We are about a month into our stay-at-home, social distancing, quarantine, “new normal” lifestyles and I wanted to take a minute to write about mental health in times like these. I am certainly far from a mental health expert. I myself have overall pretty good mental health. In fact, my wife often envies my ability to “shut my brain” down at night and sleep without the racing flight of ideas and worries floating through the mind. I recall before my son was born over 5 years ago I did have some mild panic attacks, as I was worried about how the heck to take care of a baby. Other than that and some regular stressors of life, I have been blessed. However, this Coronavirus is a whole new beast. I’m definitely a little more on edge and have noticed more anxiety and general emotion coming out. (For example, as a super-fan of CBS’s Survivor series the family-visits episodes always get me a little teary eyed…but this season’s episode out of nowhere had me with tears rolling down my face. I truly think the extra love I have for my family and kiddos at this time is the reason.)
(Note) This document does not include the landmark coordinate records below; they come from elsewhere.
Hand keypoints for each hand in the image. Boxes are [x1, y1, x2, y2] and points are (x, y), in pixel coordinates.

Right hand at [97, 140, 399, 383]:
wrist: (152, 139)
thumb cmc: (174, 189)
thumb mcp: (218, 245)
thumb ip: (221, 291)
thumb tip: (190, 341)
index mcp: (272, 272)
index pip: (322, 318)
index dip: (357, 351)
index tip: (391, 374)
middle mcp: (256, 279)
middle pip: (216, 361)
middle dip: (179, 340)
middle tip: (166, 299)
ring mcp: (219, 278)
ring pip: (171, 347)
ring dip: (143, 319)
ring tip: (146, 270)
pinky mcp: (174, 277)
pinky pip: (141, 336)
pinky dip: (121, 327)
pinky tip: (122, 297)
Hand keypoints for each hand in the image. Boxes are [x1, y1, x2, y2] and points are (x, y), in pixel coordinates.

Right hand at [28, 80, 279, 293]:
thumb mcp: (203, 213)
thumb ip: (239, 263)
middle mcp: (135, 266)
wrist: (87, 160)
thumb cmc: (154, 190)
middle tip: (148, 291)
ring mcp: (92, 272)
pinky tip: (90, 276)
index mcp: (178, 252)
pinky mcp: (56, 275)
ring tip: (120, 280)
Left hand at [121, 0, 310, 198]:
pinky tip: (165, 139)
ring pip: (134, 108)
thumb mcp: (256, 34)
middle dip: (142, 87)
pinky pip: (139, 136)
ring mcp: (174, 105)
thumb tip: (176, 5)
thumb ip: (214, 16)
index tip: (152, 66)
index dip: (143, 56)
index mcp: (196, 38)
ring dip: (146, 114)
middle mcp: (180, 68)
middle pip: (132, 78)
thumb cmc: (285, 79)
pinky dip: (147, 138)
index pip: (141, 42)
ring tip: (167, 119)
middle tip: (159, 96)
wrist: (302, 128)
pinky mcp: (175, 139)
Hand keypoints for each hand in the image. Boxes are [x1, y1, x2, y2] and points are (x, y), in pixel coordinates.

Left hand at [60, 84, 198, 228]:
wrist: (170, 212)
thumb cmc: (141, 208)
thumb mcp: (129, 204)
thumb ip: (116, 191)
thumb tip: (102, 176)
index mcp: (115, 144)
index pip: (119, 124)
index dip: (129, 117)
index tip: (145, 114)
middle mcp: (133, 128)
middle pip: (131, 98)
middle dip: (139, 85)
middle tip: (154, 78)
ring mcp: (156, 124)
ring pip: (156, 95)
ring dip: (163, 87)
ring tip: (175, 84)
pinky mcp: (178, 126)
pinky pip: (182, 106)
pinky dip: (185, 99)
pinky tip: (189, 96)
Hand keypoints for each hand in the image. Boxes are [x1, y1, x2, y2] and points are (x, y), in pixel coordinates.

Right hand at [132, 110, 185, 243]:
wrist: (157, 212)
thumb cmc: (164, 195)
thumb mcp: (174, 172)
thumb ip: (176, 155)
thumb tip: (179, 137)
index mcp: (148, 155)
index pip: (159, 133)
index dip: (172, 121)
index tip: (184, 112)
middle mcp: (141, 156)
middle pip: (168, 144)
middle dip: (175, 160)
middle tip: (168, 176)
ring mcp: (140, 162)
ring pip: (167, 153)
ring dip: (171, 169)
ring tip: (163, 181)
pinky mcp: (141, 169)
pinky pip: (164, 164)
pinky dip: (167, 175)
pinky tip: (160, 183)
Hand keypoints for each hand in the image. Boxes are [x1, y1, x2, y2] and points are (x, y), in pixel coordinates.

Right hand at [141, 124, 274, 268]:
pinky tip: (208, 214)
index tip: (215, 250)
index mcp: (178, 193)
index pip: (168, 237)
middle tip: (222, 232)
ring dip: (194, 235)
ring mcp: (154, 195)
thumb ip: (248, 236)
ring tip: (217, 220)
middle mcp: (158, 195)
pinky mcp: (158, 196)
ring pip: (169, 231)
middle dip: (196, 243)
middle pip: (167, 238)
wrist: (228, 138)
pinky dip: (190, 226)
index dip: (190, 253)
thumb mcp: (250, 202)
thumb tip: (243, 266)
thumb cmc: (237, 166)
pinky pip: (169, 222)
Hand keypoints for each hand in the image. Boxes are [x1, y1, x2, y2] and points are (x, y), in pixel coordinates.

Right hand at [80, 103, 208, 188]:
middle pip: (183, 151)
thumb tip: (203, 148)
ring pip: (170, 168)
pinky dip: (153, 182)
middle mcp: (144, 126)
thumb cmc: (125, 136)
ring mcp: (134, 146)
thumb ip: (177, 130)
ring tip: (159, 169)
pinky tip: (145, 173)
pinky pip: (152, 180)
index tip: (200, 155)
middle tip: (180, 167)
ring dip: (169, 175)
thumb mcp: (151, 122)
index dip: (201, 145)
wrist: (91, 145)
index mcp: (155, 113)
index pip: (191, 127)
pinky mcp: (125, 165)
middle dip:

Is anyone out there not more anxious than normal?!? There are just endless new things to worry about on top of what was present before, am I right? We wonder out loud or to ourselves, “Am I doing a good job with this home schooling stuff? How much screen time is too much? Why don’t my children listen to me… do they behave like this at day care or school? How many times do I need to clean the counters and door handles today? We could use some fresh fruit, should I ‘risk’ a trip to the supermarket? Do these grocery bags have Corona on them? Is that sneeze I just had from the pollen or am I sick?” There is that and then there are more serious worries like finances and businesses and job security.
Then there are the most serious worries about the Coronavirus. While we have, so far, been blessed to have a fraction of what our friends and loved ones in New York are experiencing, it doesn’t necessarily lessen our fears. Many of you, like me, cannot work from home. We fear getting this infection. We fear giving it to our loved ones. Can we forgive ourselves if our children get very sick because of us? These are real thoughts that we think about during this “new normal”. And while overall the risk to us and our families are low, it is still anxiety provoking. It’s OK to feel that way. Be sure not to internalize everything. Speak to a loved one about it. Call one of us if you want some help with it.
I want you all to know it’s OK to be anxious. This pandemic will not go on indefinitely. The world is starting to turn the corner to be on offense with this terrible thing. We all should continue social distances and wearing masks in public places. This reduces spread. Cases will eventually level off then start to decline. Restrictions will be reduced. I really believe this.
Lastly, I wanted to share a quote from a doctor that I heard on a talk radio show I listen to. To me, it was the kind of optimism I needed to hear from someone more informed about Coronavirus than me. “I have faith is science,” he said. “I have faith in medicines that are being developed now. I have faith that we will have a vaccine, and I have faith in all of us that we are going to do the right thing and get to where we need to be. I am optimistic, I really am.”
Thanks for being a part of the Kamm McKenzie family. We appreciate you all. Let us know how we can help you.